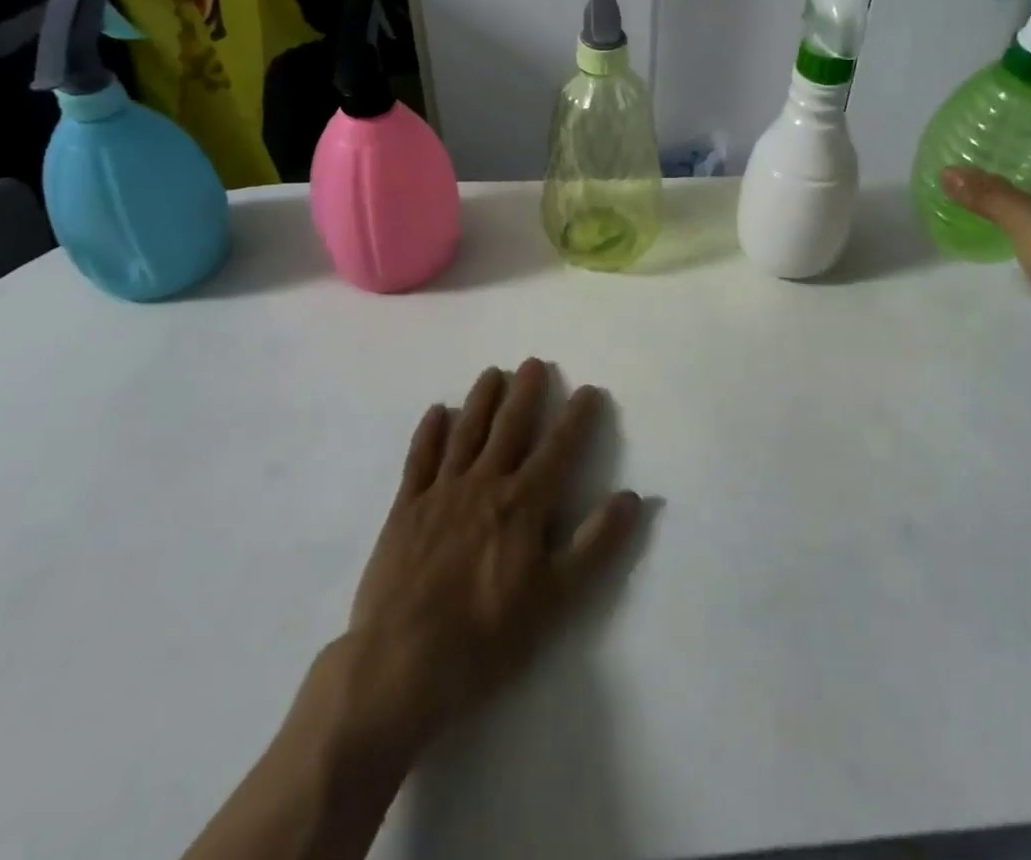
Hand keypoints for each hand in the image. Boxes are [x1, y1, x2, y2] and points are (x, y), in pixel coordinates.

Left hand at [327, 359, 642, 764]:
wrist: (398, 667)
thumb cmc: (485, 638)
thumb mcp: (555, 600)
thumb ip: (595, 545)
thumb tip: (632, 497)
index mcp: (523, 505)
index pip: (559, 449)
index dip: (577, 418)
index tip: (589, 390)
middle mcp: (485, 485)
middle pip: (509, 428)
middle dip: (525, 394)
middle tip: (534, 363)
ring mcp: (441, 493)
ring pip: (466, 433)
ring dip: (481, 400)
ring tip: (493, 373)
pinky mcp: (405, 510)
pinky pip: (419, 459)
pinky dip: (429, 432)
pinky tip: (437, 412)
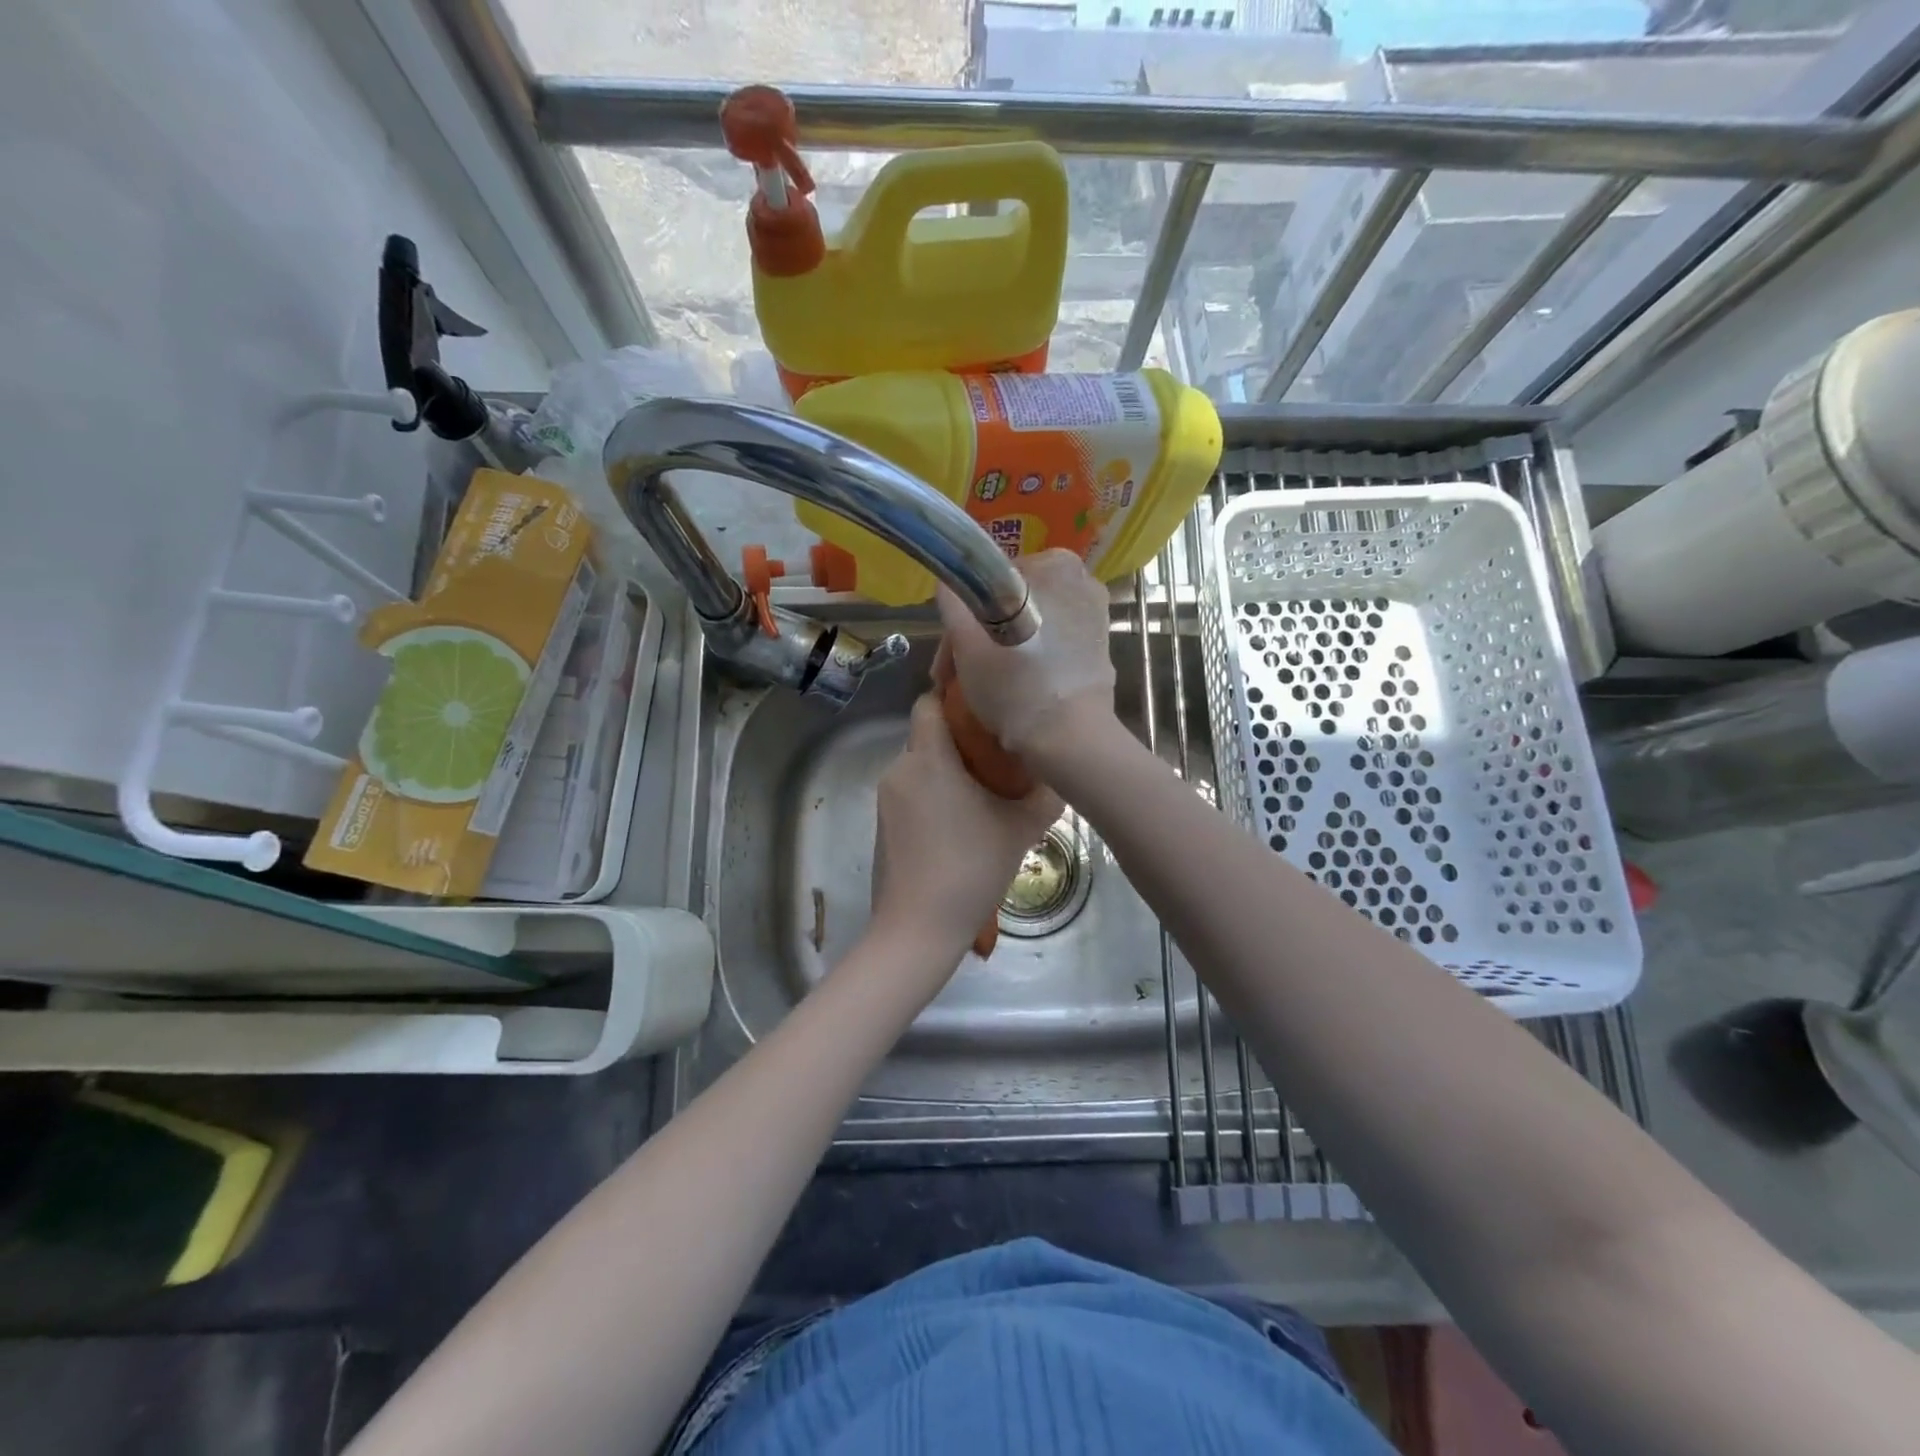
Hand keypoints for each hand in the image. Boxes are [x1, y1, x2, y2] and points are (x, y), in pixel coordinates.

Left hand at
━━━━━━
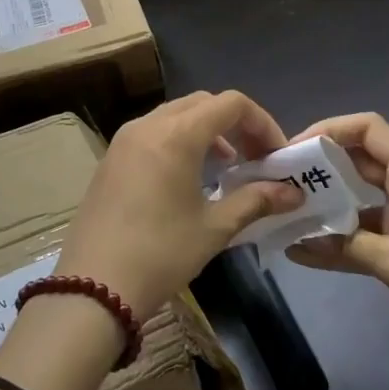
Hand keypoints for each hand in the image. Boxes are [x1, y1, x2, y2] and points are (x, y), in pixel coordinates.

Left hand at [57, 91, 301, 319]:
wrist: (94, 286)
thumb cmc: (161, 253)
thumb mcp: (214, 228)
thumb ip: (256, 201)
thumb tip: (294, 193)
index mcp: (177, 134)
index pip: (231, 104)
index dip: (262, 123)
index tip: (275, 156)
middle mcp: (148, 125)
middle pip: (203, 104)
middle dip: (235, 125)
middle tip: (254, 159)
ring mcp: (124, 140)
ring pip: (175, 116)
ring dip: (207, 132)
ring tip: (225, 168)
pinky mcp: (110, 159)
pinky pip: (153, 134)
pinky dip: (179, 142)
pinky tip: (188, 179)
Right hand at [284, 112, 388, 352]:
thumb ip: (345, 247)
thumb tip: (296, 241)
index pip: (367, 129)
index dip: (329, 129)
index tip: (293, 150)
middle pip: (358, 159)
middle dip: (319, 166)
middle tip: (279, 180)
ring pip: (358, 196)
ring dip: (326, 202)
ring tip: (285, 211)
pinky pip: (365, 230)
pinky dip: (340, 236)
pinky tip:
━━━━━━
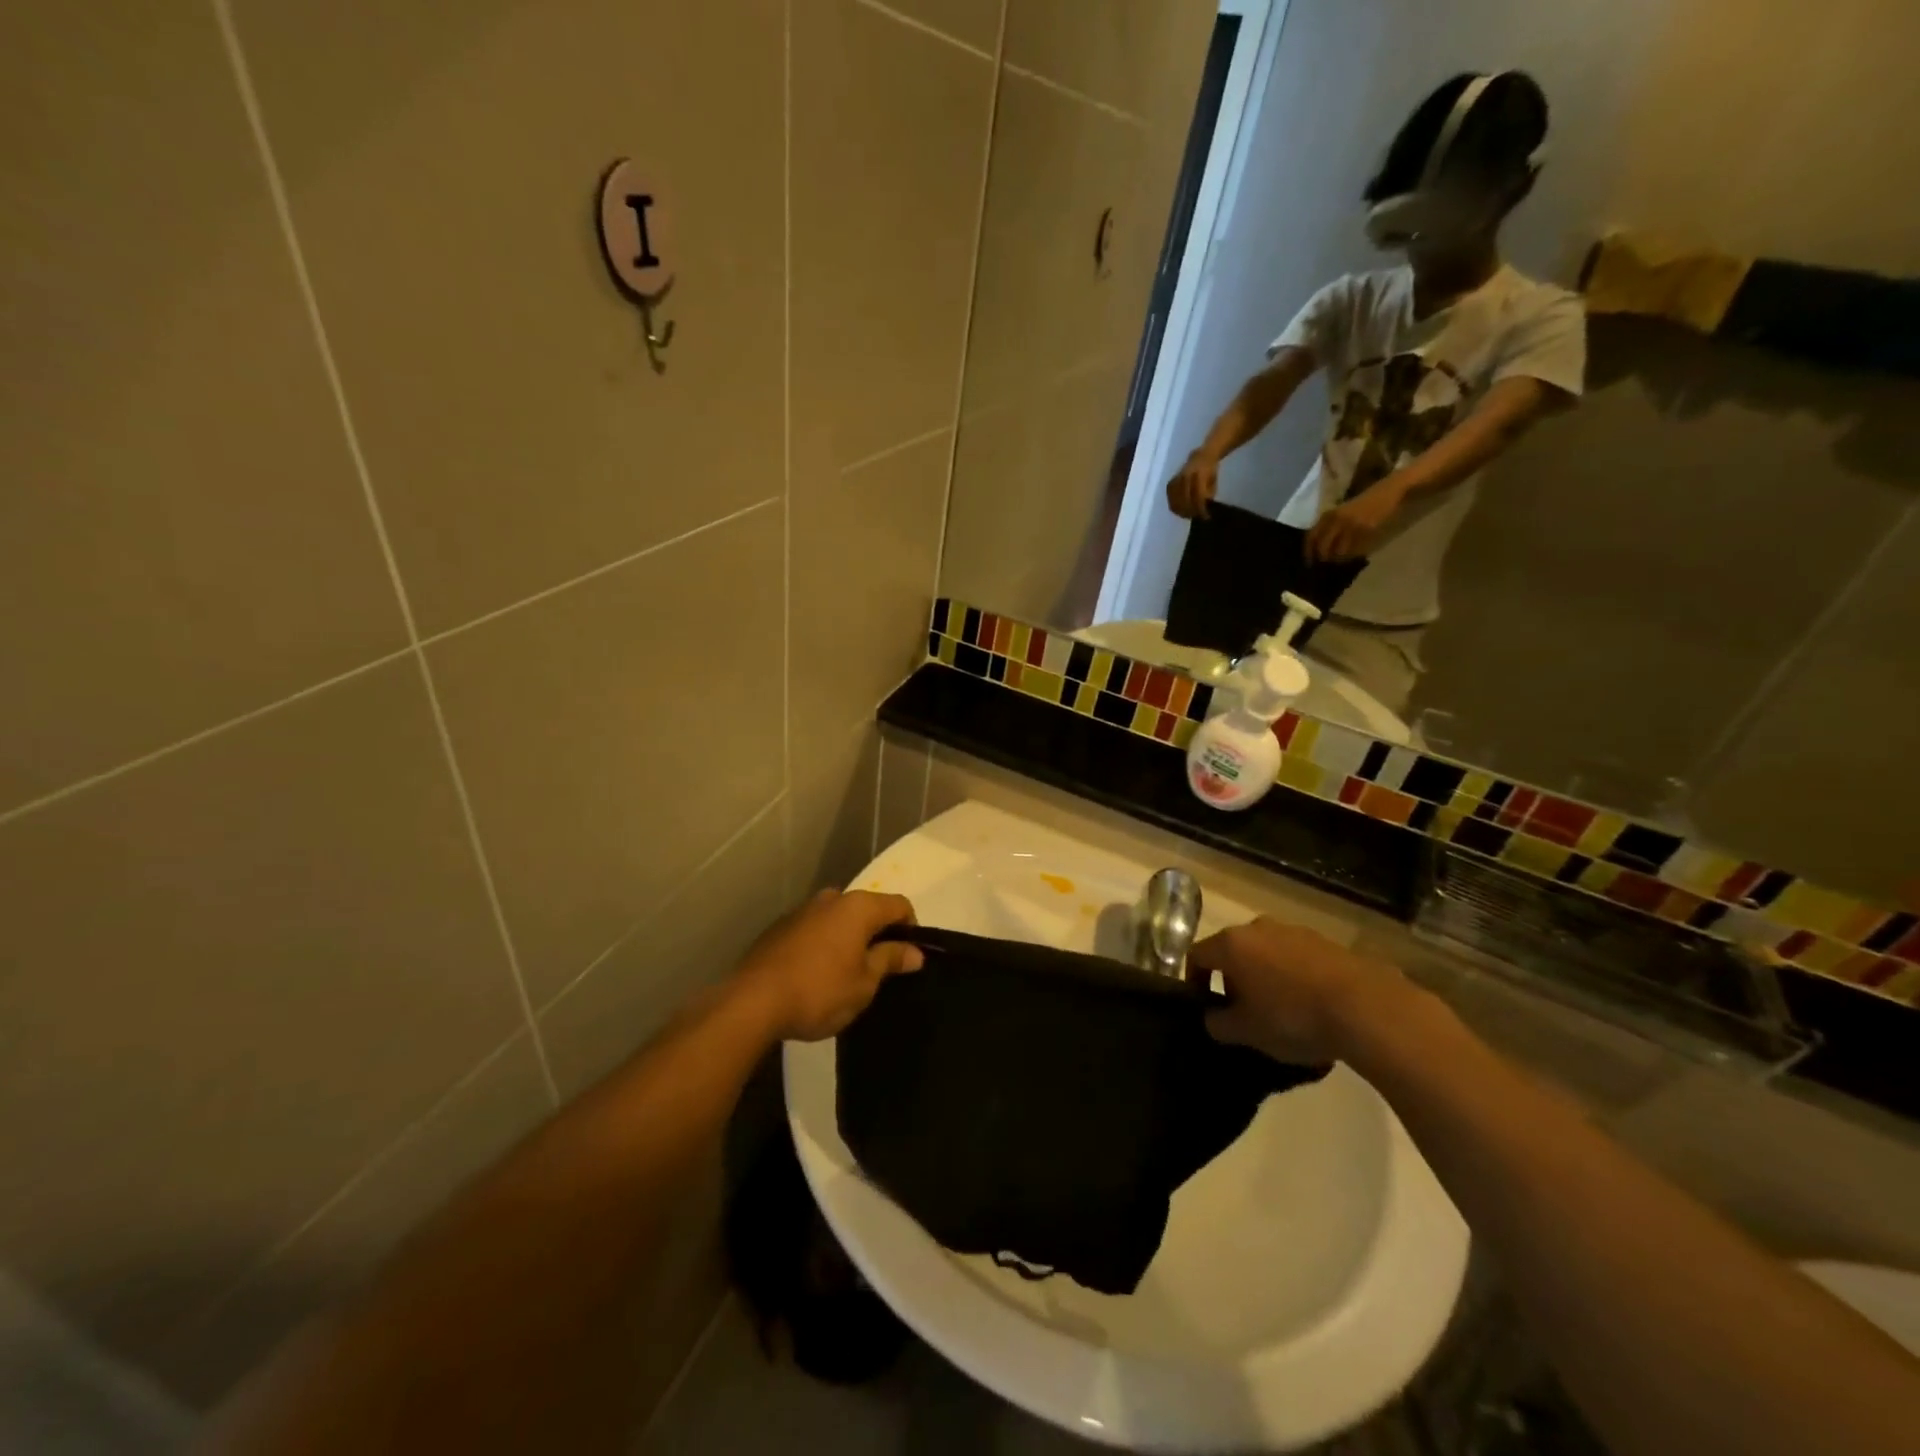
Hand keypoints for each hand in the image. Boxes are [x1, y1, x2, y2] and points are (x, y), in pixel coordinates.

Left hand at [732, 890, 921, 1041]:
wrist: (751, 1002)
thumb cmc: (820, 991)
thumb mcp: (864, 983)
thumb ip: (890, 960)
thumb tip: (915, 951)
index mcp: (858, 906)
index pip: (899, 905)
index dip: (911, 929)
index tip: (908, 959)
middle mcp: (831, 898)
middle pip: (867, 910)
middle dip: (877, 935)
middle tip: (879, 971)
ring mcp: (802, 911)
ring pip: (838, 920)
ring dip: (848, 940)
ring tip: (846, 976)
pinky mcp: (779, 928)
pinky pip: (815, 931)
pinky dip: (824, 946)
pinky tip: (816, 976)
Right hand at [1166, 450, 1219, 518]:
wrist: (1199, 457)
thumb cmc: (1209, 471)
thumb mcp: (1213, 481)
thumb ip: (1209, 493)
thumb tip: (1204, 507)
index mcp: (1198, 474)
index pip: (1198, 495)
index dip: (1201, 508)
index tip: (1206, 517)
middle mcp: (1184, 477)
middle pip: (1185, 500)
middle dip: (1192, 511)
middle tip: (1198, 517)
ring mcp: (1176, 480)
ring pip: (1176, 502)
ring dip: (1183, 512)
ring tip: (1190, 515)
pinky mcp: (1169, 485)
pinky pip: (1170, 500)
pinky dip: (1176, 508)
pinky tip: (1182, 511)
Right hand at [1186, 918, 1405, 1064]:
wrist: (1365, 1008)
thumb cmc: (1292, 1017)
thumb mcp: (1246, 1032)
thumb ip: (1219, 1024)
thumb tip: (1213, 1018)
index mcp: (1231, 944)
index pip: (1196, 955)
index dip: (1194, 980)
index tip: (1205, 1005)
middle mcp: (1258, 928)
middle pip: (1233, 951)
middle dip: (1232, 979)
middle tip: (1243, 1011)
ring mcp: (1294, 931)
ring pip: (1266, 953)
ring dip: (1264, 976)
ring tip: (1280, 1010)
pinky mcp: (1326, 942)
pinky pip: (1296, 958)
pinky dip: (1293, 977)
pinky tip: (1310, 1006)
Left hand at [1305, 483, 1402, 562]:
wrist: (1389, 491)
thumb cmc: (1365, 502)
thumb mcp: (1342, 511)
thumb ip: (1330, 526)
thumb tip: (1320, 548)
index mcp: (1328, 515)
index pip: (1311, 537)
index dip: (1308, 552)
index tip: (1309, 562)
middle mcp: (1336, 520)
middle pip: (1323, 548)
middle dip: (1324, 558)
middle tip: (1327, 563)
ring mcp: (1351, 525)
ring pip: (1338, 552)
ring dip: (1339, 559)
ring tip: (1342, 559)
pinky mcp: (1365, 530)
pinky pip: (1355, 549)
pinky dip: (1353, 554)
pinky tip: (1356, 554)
━━━━━━
- About this exercise:
Count of lines that include "Left" in the records above: write that value only.

- Result below:
5